- Complete the following:
1. From the page about the bartender-turned-artist, extract verbatim the passage that begins with the words containing "What It's About" and ends with "others as well.".
2. Translate this sentence from the page about the bartender-turned-artist into Spanish: "Sure, you can make something that you need, but if you're planning on making it successful, make sure that it's useful for others as well."

What It's About
A bartender-turned-artist sees opportunity in spilled ink.
Business Model
Skills Required
Complexity
Profit Potential
Words of Wisdom
Ursula quickly realized the work she was creating, and the work collectors wanted to buy, weren’t the same. “Instead of figures and hands, they had landscapes and surreal pieces,” she said. “No one wants to look a painting in the eye.” But instead of giving up and walking away defeated, she drew on her experiences in high school and art college to help her update her style and bring it more in-line with what customers wanted.
Moral of the story—when creating something that you'd like others to buy (whether artwork or a product) make sure that it's something your customer is actually wanting to buy. Sure, you can make something that you need, but if you're planning on making it successful, make sure that it's useful for others as well.

- Data below:

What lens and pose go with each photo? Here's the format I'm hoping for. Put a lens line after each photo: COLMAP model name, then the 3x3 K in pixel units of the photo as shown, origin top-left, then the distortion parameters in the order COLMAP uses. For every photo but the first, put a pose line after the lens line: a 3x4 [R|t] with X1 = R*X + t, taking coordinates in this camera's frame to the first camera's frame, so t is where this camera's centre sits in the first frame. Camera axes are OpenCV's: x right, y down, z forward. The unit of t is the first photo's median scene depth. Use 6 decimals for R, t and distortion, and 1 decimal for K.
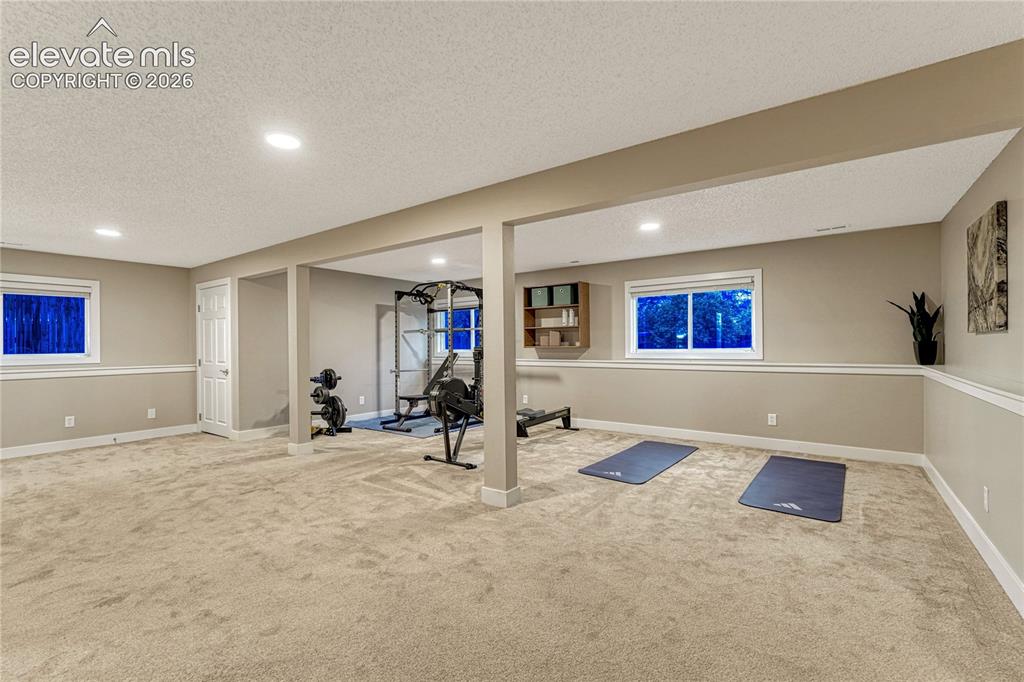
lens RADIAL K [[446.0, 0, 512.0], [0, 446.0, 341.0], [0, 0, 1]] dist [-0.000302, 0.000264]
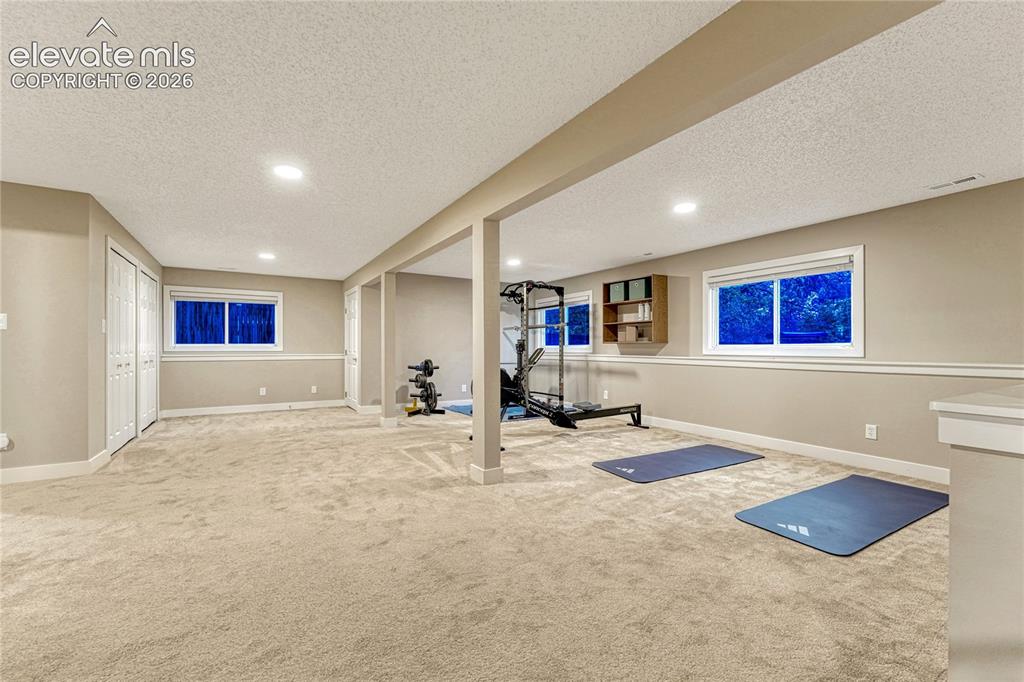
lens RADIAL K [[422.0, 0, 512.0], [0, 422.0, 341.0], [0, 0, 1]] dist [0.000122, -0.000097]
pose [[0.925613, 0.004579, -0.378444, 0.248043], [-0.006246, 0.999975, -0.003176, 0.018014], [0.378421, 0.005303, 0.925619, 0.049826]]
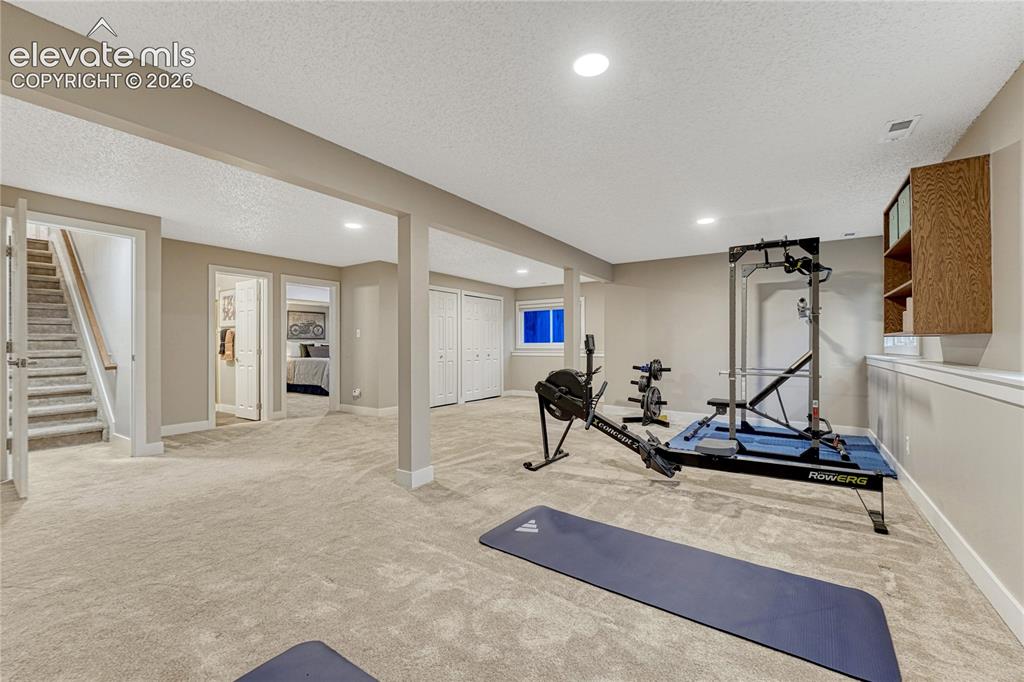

- Exercise results:
1.
What It's About
A bartender-turned-artist sees opportunity in spilled ink.
Business Model
Skills Required
Complexity
Profit Potential
Words of Wisdom
Ursula quickly realized the work she was creating, and the work collectors wanted to buy, weren’t the same. “Instead of figures and hands, they had landscapes and surreal pieces,” she said. “No one wants to look a painting in the eye.” But instead of giving up and walking away defeated, she drew on her experiences in high school and art college to help her update her style and bring it more in-line with what customers wanted.
Moral of the story—when creating something that you'd like others to buy (whether artwork or a product) make sure that it's something your customer is actually wanting to buy. Sure, you can make something that you need, but if you're planning on making it successful, make sure that it's useful for others as well.

2. Claro, puedes hacer algo que necesites, pero si planeas que tenga éxito, asegúrate de que también sea útil para los demás.